Tuesday, 25 August 2009
Saturdays Sexual Shenanigans SSS
I picked out my luckiest threads including my Velcro shirt. Velcro to allow easy access to the goods inside for the lady who is lucky enough to ensnare me.
We ended up in a local watering hole which is usually well bloked up. However we met up with some friends from a place we used to live. So a combination of alcohol and sparkling conversation followed.
It became obvious that the threads were working when I was asked for a light by a older woman. I said I didn't smoke and she said I shouldn't be sitting in the beer garden then. I told her she was old and she was wearing a technicolor dream coat. She threatened me with violence via the cigarette. I went inside.

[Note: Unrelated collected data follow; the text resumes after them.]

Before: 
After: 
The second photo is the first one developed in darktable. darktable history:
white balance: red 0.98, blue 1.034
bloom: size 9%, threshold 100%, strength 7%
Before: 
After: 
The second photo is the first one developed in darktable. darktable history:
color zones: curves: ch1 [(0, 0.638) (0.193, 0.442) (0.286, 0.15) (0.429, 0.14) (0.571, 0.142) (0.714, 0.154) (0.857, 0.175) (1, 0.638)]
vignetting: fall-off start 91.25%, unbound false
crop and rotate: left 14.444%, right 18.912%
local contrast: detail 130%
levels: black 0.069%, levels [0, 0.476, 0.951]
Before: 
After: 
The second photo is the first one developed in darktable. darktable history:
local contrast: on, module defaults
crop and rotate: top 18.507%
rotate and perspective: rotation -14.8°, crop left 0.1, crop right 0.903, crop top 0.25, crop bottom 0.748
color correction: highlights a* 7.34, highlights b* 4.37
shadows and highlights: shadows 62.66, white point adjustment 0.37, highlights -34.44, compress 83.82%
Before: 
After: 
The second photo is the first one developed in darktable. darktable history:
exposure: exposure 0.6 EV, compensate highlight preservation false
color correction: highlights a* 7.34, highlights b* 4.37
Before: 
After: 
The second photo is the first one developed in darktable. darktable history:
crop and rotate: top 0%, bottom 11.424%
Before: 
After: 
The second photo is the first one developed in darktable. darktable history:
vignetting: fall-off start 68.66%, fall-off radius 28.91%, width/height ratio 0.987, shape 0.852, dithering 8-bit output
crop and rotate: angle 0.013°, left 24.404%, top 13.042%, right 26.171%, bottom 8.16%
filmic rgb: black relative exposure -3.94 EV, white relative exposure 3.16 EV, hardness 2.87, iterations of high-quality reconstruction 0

There a young lady walked up to me and asked "Are you that Willmarch off of the twitter?". I said yes but please keep it down. She was captivated by my recollections of past tweets and she was hanging off my every word. I told her I could turn water into wine. She didn't believe me until I turned her Wkd into Rose, she asked me to turn it back again.
She was hanging off my every word. It was like we were the only people there and as I gazed into her deep blue eyes I wondered "I wonder what her baps look like?".
Later we ended up at hers. No sooner had our feet crossed the door she announced she was going upstairs to slip into something more confortable. I thought Oi Oi here we go. I peeled off my outer clothing so that I was naked. Naked apart from my all in one leather vest and speedo combo inspired by the SS fasion of the 1940's.
I took a look about her kitchen hoping to learn more about the young lady. And to my absolute HORROR I came across A TUB OF WHIPPED CREAM! I immediately legged it out of three and flagged down a passing car.
Thank God my alarm bells went off early. Who knows what kind of deprived sexual games she had in mind for me. As a good Catholic boy I do everything in Missionary.